Exercise details: Give the data below again exactly as written, without its pictures.

Stored data:
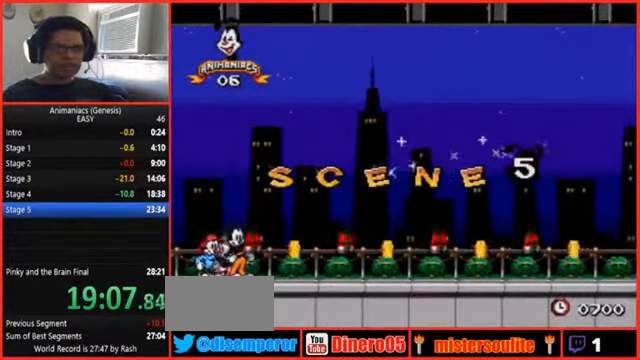
Gameplay with a controller (Nintendo layout); each line is a JSON object with the inputs held at the frame after it. "events" lists button and stick changes between this image and that frame as [ms after this image, input, new state], when the widget could be followed in between. Not read: B L1 L3 R1 R3 START.
{"buttons": ["DPAD_RIGHT"], "events": []}
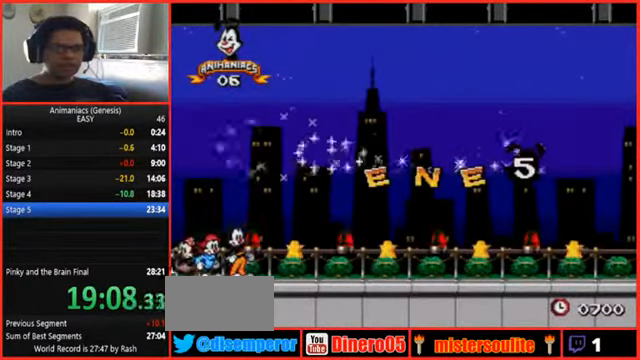
{"buttons": ["DPAD_RIGHT"], "events": []}
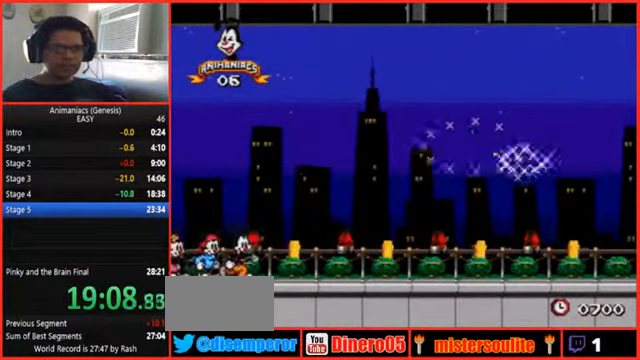
{"buttons": ["DPAD_RIGHT"], "events": [[33, "A", "down"], [300, "A", "up"]]}
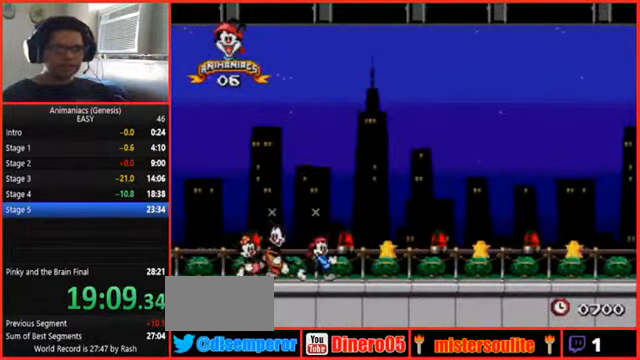
{"buttons": ["DPAD_RIGHT"], "events": []}
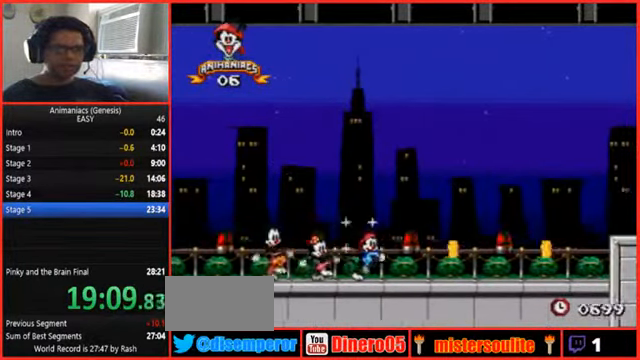
{"buttons": ["DPAD_RIGHT"], "events": []}
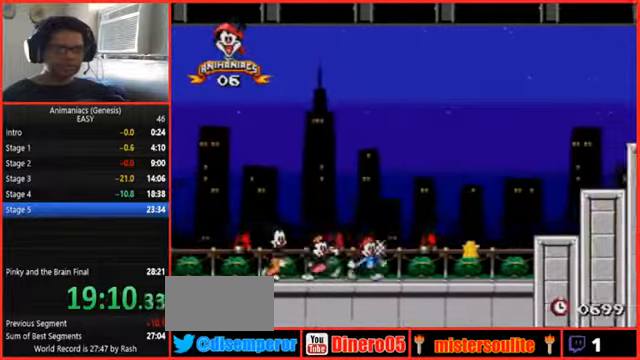
{"buttons": ["DPAD_RIGHT"], "events": []}
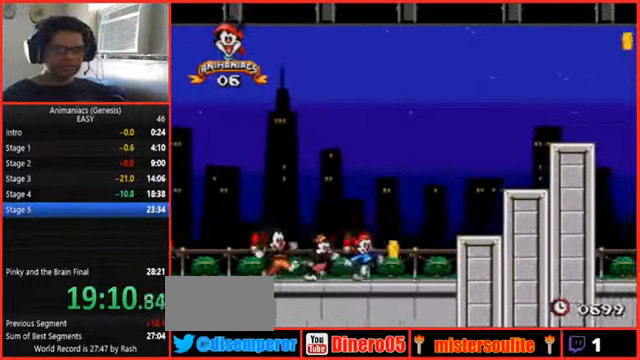
{"buttons": ["DPAD_RIGHT"], "events": []}
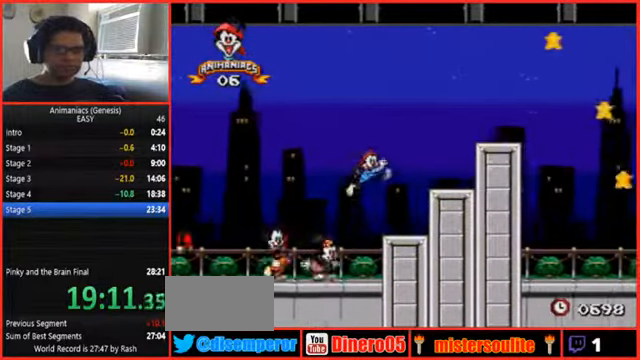
{"buttons": ["DPAD_RIGHT"], "events": []}
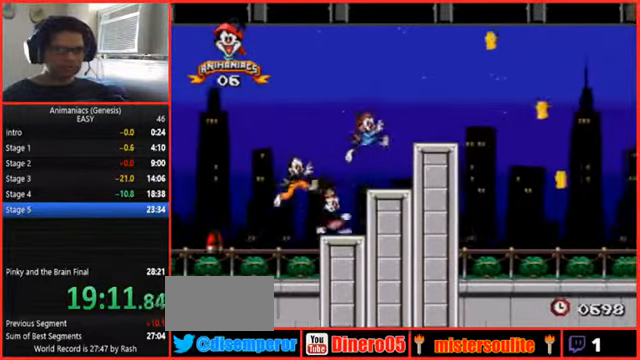
{"buttons": ["DPAD_RIGHT"], "events": []}
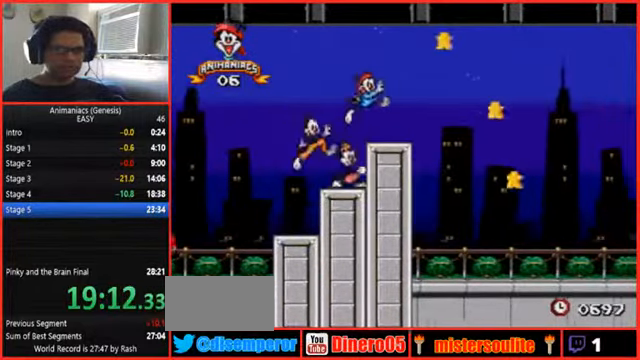
{"buttons": ["DPAD_RIGHT"], "events": []}
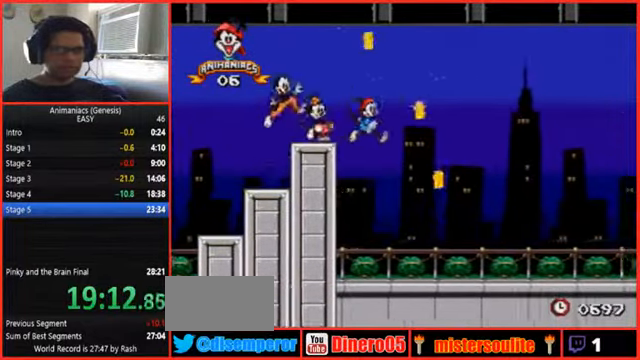
{"buttons": ["DPAD_RIGHT"], "events": []}
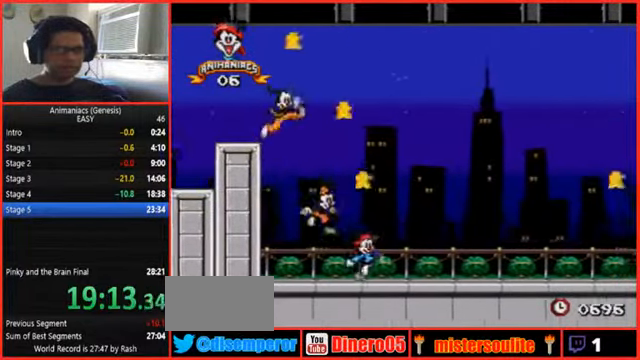
{"buttons": ["DPAD_RIGHT"], "events": []}
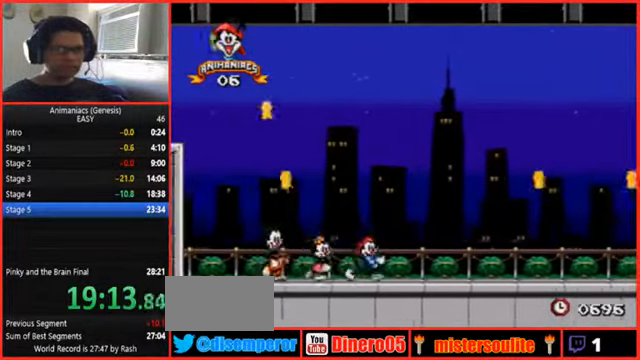
{"buttons": ["DPAD_RIGHT"], "events": []}
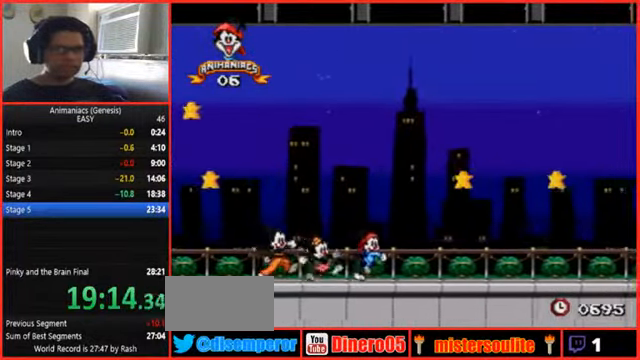
{"buttons": ["DPAD_RIGHT"], "events": []}
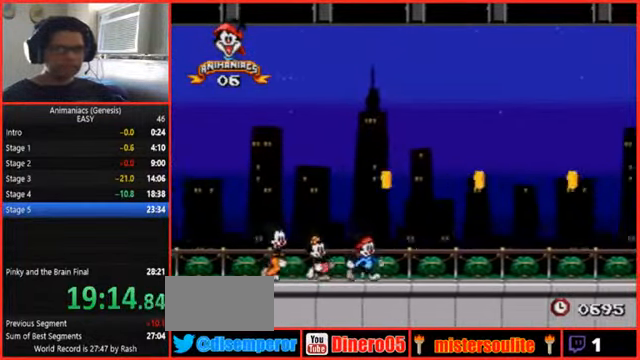
{"buttons": ["DPAD_RIGHT"], "events": []}
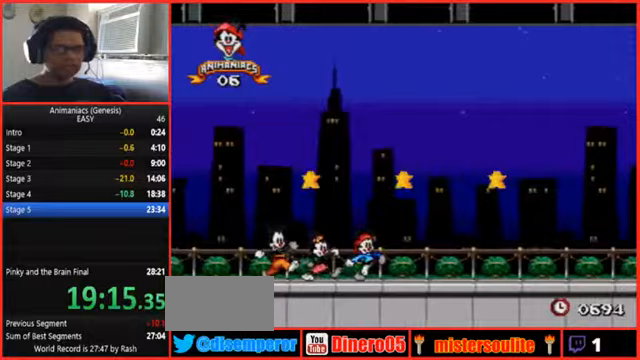
{"buttons": ["DPAD_RIGHT"], "events": []}
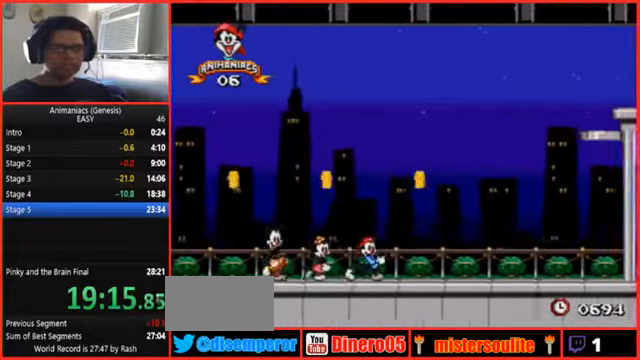
{"buttons": ["DPAD_RIGHT"], "events": []}
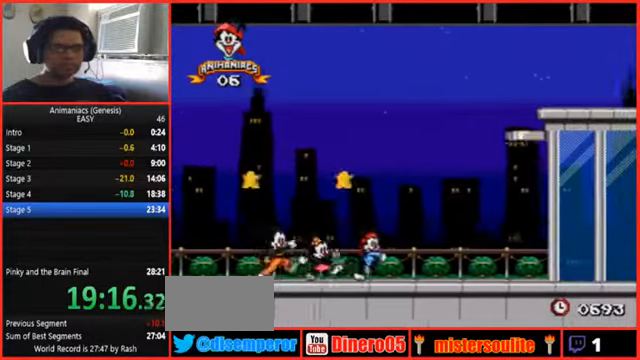
{"buttons": ["DPAD_RIGHT"], "events": []}
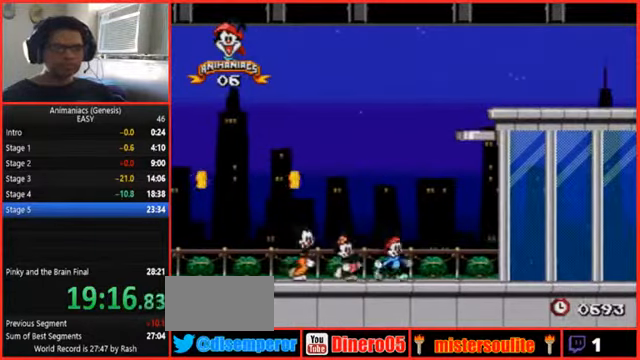
{"buttons": ["DPAD_RIGHT"], "events": []}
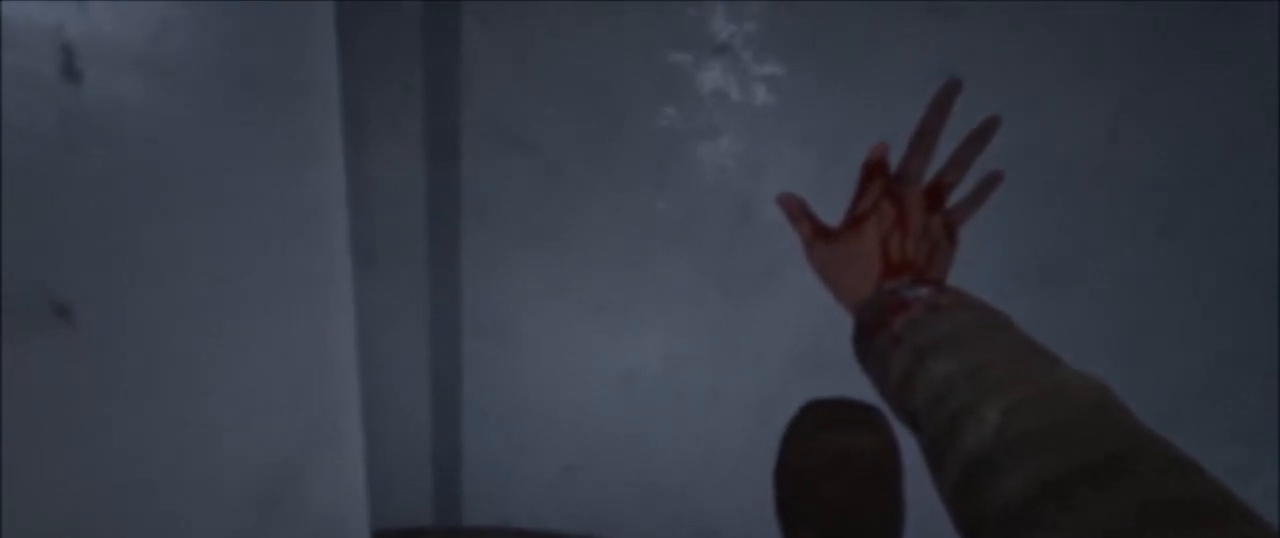
Gameplay with keyboard and mouse; each line is a JSON object with the keys and mouse buttons held at the frame after it. "events" lists presses ("down") and releases ("up") of "1", "2", "3", "4", "5", "a", "alt", "c", "ctrl", "d", "e", "f", "g", "q", "r", "s", "shift", "space", "t", "tab", "v", "w", "x", "z", "mouse_left", "mouse_middle", "mouse_right", "mouse_mb4", "mouse_mb5", "mouse_wheel_up" and "mouse_wheel_down" between this image and that frame as [ms after this image, input, new state], when the widget could be followed in between. "mouse_left", "mouse_middle", "mouse_right", "mouse_mb4", "mouse_mb5", "mouse_wheel_up", "mouse_wheel_down" = the "left", "middle", "right", "mb4", "mb5", "wheel_up", "wheel_down" buttons of the "mouse" list. No other keys are recorded. Mouse movement is not recorded.
{"keys": [], "mouse": [], "events": [[66, "w", "down"], [100, "w", "up"], [200, "w", "down"], [267, "w", "up"], [400, "w", "down"], [433, "w", "up"]]}
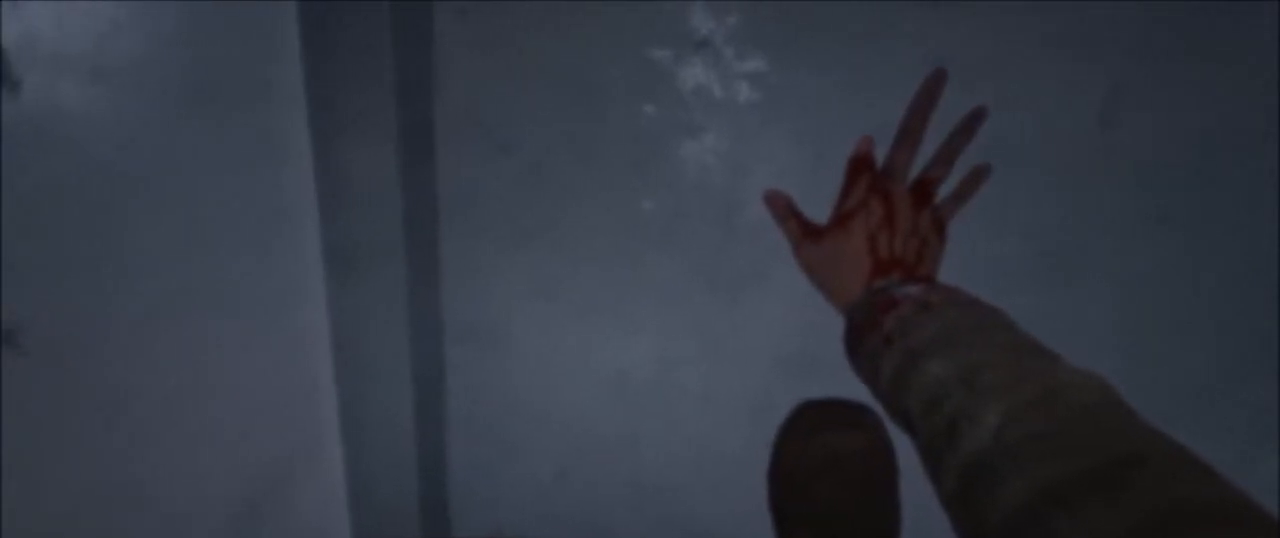
{"keys": ["w"], "mouse": [], "events": [[34, "w", "down"], [67, "w", "up"], [167, "w", "down"], [234, "w", "up"], [367, "w", "down"], [401, "w", "up"], [501, "w", "down"]]}
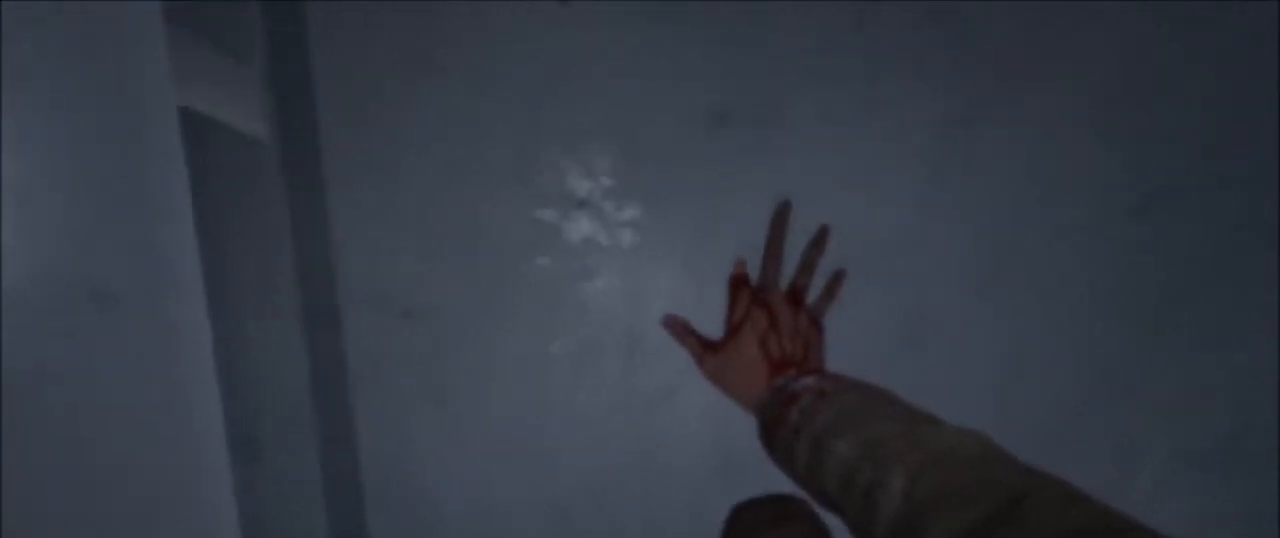
{"keys": [], "mouse": [], "events": [[33, "w", "up"], [133, "w", "down"], [200, "w", "up"], [267, "w", "down"], [367, "w", "up"]]}
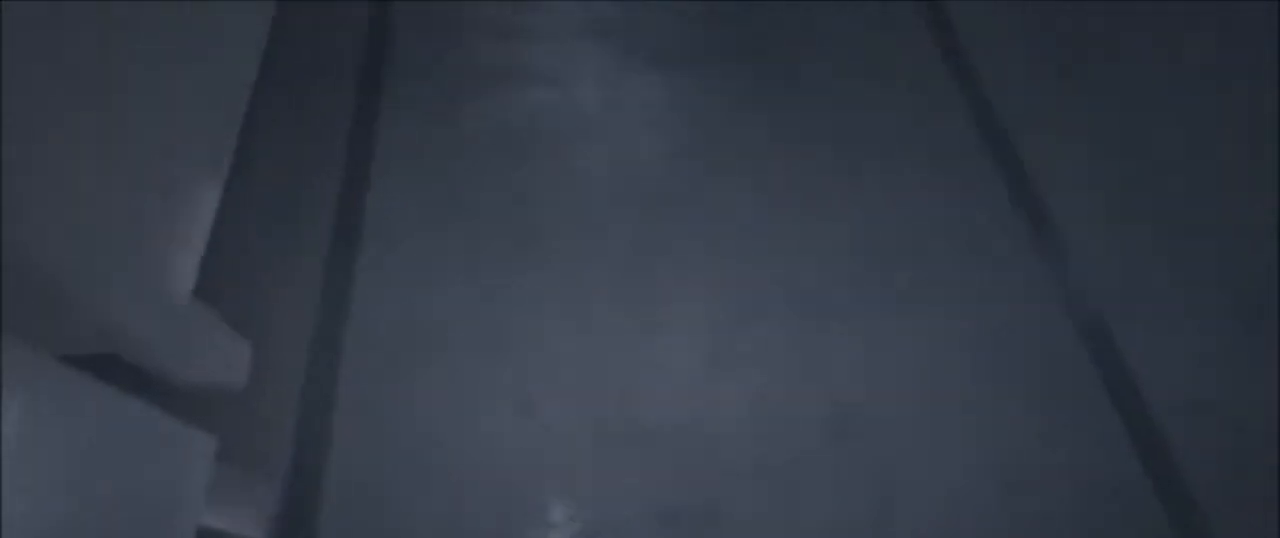
{"keys": ["w"], "mouse": [], "events": [[100, "w", "down"], [200, "w", "up"], [300, "w", "down"], [334, "w", "up"], [401, "w", "down"], [434, "w", "up"], [501, "w", "down"]]}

Result of this task:
Gameplay with a controller (Nintendo layout); each line is a JSON object with the inputs held at the frame after it. "events" lists button and stick changes between this image and that frame as [ms after this image, input, new state], when the widget could be followed in between. Not read: B L1 L3 R1 R3 START.
{"buttons": ["DPAD_RIGHT"], "events": []}
{"buttons": ["DPAD_RIGHT"], "events": []}
{"buttons": ["DPAD_RIGHT"], "events": [[33, "A", "down"], [300, "A", "up"]]}
{"buttons": ["DPAD_RIGHT"], "events": []}
{"buttons": ["DPAD_RIGHT"], "events": []}
{"buttons": ["DPAD_RIGHT"], "events": []}
{"buttons": ["DPAD_RIGHT"], "events": []}
{"buttons": ["DPAD_RIGHT"], "events": []}
{"buttons": ["DPAD_RIGHT"], "events": []}
{"buttons": ["DPAD_RIGHT"], "events": []}
{"buttons": ["DPAD_RIGHT"], "events": []}
{"buttons": ["DPAD_RIGHT"], "events": []}
{"buttons": ["DPAD_RIGHT"], "events": []}
{"buttons": ["DPAD_RIGHT"], "events": []}
{"buttons": ["DPAD_RIGHT"], "events": []}
{"buttons": ["DPAD_RIGHT"], "events": []}
{"buttons": ["DPAD_RIGHT"], "events": []}
{"buttons": ["DPAD_RIGHT"], "events": []}
{"buttons": ["DPAD_RIGHT"], "events": []}
Gameplay with keyboard and mouse; each line is a JSON object with the keys and mouse buttons held at the frame after it. "events" lists presses ("down") and releases ("up") of "1", "2", "3", "4", "5", "a", "alt", "c", "ctrl", "d", "e", "f", "g", "q", "r", "s", "shift", "space", "t", "tab", "v", "w", "x", "z", "mouse_left", "mouse_middle", "mouse_right", "mouse_mb4", "mouse_mb5", "mouse_wheel_up" and "mouse_wheel_down" between this image and that frame as [ms after this image, input, new state], when the widget could be followed in between. "mouse_left", "mouse_middle", "mouse_right", "mouse_mb4", "mouse_mb5", "mouse_wheel_up", "mouse_wheel_down" = the "left", "middle", "right", "mb4", "mb5", "wheel_up", "wheel_down" buttons of the "mouse" list. No other keys are recorded. Mouse movement is not recorded.
{"keys": [], "mouse": [], "events": [[66, "w", "down"], [100, "w", "up"], [200, "w", "down"], [267, "w", "up"], [400, "w", "down"], [433, "w", "up"]]}
{"keys": ["w"], "mouse": [], "events": [[34, "w", "down"], [67, "w", "up"], [167, "w", "down"], [234, "w", "up"], [367, "w", "down"], [401, "w", "up"], [501, "w", "down"]]}
{"keys": [], "mouse": [], "events": [[33, "w", "up"], [133, "w", "down"], [200, "w", "up"], [267, "w", "down"], [367, "w", "up"]]}
{"keys": ["w"], "mouse": [], "events": [[100, "w", "down"], [200, "w", "up"], [300, "w", "down"], [334, "w", "up"], [401, "w", "down"], [434, "w", "up"], [501, "w", "down"]]}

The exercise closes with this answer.